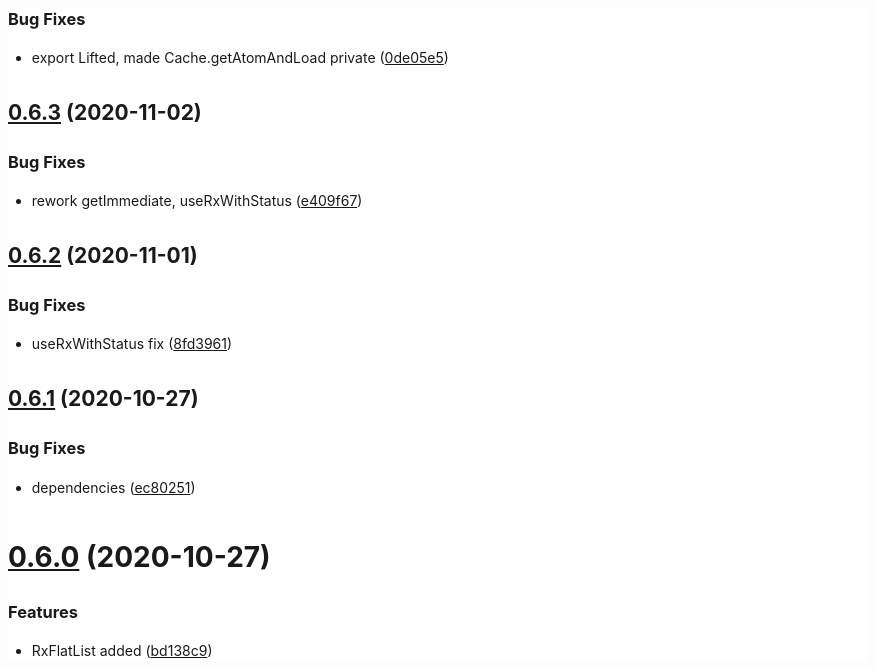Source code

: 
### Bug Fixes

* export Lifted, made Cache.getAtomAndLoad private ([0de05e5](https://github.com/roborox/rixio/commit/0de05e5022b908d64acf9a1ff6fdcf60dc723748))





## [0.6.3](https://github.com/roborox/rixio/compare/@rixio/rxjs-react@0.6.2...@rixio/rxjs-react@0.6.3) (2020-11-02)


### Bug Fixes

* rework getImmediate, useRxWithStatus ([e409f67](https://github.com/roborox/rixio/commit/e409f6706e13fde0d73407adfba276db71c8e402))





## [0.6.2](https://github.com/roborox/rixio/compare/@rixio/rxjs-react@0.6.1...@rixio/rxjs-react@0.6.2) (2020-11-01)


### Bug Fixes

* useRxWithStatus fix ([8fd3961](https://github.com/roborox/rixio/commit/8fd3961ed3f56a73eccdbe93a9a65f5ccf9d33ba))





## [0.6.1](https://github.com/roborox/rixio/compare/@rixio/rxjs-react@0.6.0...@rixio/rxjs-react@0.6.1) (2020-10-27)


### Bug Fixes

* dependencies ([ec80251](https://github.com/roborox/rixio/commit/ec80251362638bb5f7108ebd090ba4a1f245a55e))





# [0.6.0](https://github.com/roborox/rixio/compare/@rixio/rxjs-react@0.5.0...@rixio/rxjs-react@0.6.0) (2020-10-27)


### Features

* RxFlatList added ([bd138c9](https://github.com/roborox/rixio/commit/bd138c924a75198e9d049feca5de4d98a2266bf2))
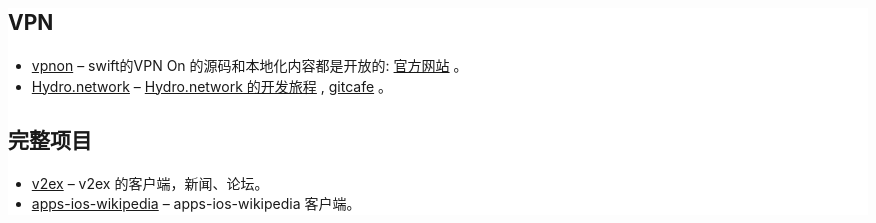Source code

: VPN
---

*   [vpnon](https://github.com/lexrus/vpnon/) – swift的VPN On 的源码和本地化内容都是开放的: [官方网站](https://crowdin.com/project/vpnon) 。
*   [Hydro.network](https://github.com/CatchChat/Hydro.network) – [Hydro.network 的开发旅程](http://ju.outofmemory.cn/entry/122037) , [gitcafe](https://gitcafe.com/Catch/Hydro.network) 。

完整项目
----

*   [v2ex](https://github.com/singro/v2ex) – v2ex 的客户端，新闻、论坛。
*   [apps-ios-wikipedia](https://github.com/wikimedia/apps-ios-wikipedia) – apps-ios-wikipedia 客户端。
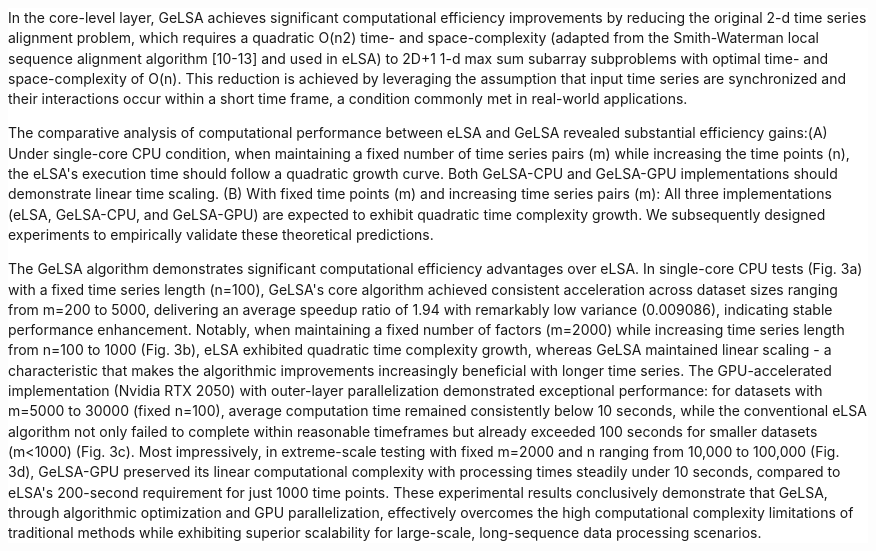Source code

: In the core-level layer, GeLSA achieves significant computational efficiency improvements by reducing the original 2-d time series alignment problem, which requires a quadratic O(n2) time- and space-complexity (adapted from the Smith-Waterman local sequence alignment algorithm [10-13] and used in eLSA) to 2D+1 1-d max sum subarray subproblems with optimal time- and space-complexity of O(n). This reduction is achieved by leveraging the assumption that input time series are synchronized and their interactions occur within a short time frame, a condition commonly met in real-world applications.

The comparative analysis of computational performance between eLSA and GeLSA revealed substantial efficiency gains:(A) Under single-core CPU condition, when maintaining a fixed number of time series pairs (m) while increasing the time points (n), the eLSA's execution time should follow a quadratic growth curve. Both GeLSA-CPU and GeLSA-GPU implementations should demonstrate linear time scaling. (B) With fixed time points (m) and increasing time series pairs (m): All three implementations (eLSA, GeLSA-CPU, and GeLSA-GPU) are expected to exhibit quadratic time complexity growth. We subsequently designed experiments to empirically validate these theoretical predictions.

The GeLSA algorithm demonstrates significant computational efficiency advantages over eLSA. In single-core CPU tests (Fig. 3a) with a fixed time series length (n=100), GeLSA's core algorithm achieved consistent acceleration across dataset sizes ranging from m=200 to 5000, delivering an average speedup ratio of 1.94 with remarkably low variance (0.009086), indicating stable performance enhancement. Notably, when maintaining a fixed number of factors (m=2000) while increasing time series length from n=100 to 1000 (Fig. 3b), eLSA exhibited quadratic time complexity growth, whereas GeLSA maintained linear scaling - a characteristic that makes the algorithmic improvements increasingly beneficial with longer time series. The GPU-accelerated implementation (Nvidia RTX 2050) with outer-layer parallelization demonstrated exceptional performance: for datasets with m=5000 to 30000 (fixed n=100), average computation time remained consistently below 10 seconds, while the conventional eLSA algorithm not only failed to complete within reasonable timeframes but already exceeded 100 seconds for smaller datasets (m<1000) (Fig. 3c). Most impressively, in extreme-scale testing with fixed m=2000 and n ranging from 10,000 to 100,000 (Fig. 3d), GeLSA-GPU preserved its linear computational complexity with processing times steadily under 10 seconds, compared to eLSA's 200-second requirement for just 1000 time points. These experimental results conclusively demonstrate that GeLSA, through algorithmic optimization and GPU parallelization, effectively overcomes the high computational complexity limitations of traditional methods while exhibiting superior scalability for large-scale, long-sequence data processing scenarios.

************

**PROBLEM:** Can you reproduce all the text in the records above verbatim, leaving the pictures out of your answer?

**SOLUTION:**
Source code

: 
### Bug Fixes

* export Lifted, made Cache.getAtomAndLoad private ([0de05e5](https://github.com/roborox/rixio/commit/0de05e5022b908d64acf9a1ff6fdcf60dc723748))





## [0.6.3](https://github.com/roborox/rixio/compare/@rixio/rxjs-react@0.6.2...@rixio/rxjs-react@0.6.3) (2020-11-02)


### Bug Fixes

* rework getImmediate, useRxWithStatus ([e409f67](https://github.com/roborox/rixio/commit/e409f6706e13fde0d73407adfba276db71c8e402))





## [0.6.2](https://github.com/roborox/rixio/compare/@rixio/rxjs-react@0.6.1...@rixio/rxjs-react@0.6.2) (2020-11-01)


### Bug Fixes

* useRxWithStatus fix ([8fd3961](https://github.com/roborox/rixio/commit/8fd3961ed3f56a73eccdbe93a9a65f5ccf9d33ba))





## [0.6.1](https://github.com/roborox/rixio/compare/@rixio/rxjs-react@0.6.0...@rixio/rxjs-react@0.6.1) (2020-10-27)


### Bug Fixes

* dependencies ([ec80251](https://github.com/roborox/rixio/commit/ec80251362638bb5f7108ebd090ba4a1f245a55e))





# [0.6.0](https://github.com/roborox/rixio/compare/@rixio/rxjs-react@0.5.0...@rixio/rxjs-react@0.6.0) (2020-10-27)


### Features

* RxFlatList added ([bd138c9](https://github.com/roborox/rixio/commit/bd138c924a75198e9d049feca5de4d98a2266bf2))
Source code

: VPN
---

*   [vpnon](https://github.com/lexrus/vpnon/) – swift的VPN On 的源码和本地化内容都是开放的: [官方网站](https://crowdin.com/project/vpnon) 。
*   [Hydro.network](https://github.com/CatchChat/Hydro.network) – [Hydro.network 的开发旅程](http://ju.outofmemory.cn/entry/122037) , [gitcafe](https://gitcafe.com/Catch/Hydro.network) 。

完整项目
----

*   [v2ex](https://github.com/singro/v2ex) – v2ex 的客户端，新闻、论坛。
*   [apps-ios-wikipedia](https://github.com/wikimedia/apps-ios-wikipedia) – apps-ios-wikipedia 客户端。
Source code

: In the core-level layer, GeLSA achieves significant computational efficiency improvements by reducing the original 2-d time series alignment problem, which requires a quadratic O(n2) time- and space-complexity (adapted from the Smith-Waterman local sequence alignment algorithm [10-13] and used in eLSA) to 2D+1 1-d max sum subarray subproblems with optimal time- and space-complexity of O(n). This reduction is achieved by leveraging the assumption that input time series are synchronized and their interactions occur within a short time frame, a condition commonly met in real-world applications.

The comparative analysis of computational performance between eLSA and GeLSA revealed substantial efficiency gains:(A) Under single-core CPU condition, when maintaining a fixed number of time series pairs (m) while increasing the time points (n), the eLSA's execution time should follow a quadratic growth curve. Both GeLSA-CPU and GeLSA-GPU implementations should demonstrate linear time scaling. (B) With fixed time points (m) and increasing time series pairs (m): All three implementations (eLSA, GeLSA-CPU, and GeLSA-GPU) are expected to exhibit quadratic time complexity growth. We subsequently designed experiments to empirically validate these theoretical predictions.

The GeLSA algorithm demonstrates significant computational efficiency advantages over eLSA. In single-core CPU tests (Fig. 3a) with a fixed time series length (n=100), GeLSA's core algorithm achieved consistent acceleration across dataset sizes ranging from m=200 to 5000, delivering an average speedup ratio of 1.94 with remarkably low variance (0.009086), indicating stable performance enhancement. Notably, when maintaining a fixed number of factors (m=2000) while increasing time series length from n=100 to 1000 (Fig. 3b), eLSA exhibited quadratic time complexity growth, whereas GeLSA maintained linear scaling - a characteristic that makes the algorithmic improvements increasingly beneficial with longer time series. The GPU-accelerated implementation (Nvidia RTX 2050) with outer-layer parallelization demonstrated exceptional performance: for datasets with m=5000 to 30000 (fixed n=100), average computation time remained consistently below 10 seconds, while the conventional eLSA algorithm not only failed to complete within reasonable timeframes but already exceeded 100 seconds for smaller datasets (m<1000) (Fig. 3c). Most impressively, in extreme-scale testing with fixed m=2000 and n ranging from 10,000 to 100,000 (Fig. 3d), GeLSA-GPU preserved its linear computational complexity with processing times steadily under 10 seconds, compared to eLSA's 200-second requirement for just 1000 time points. These experimental results conclusively demonstrate that GeLSA, through algorithmic optimization and GPU parallelization, effectively overcomes the high computational complexity limitations of traditional methods while exhibiting superior scalability for large-scale, long-sequence data processing scenarios.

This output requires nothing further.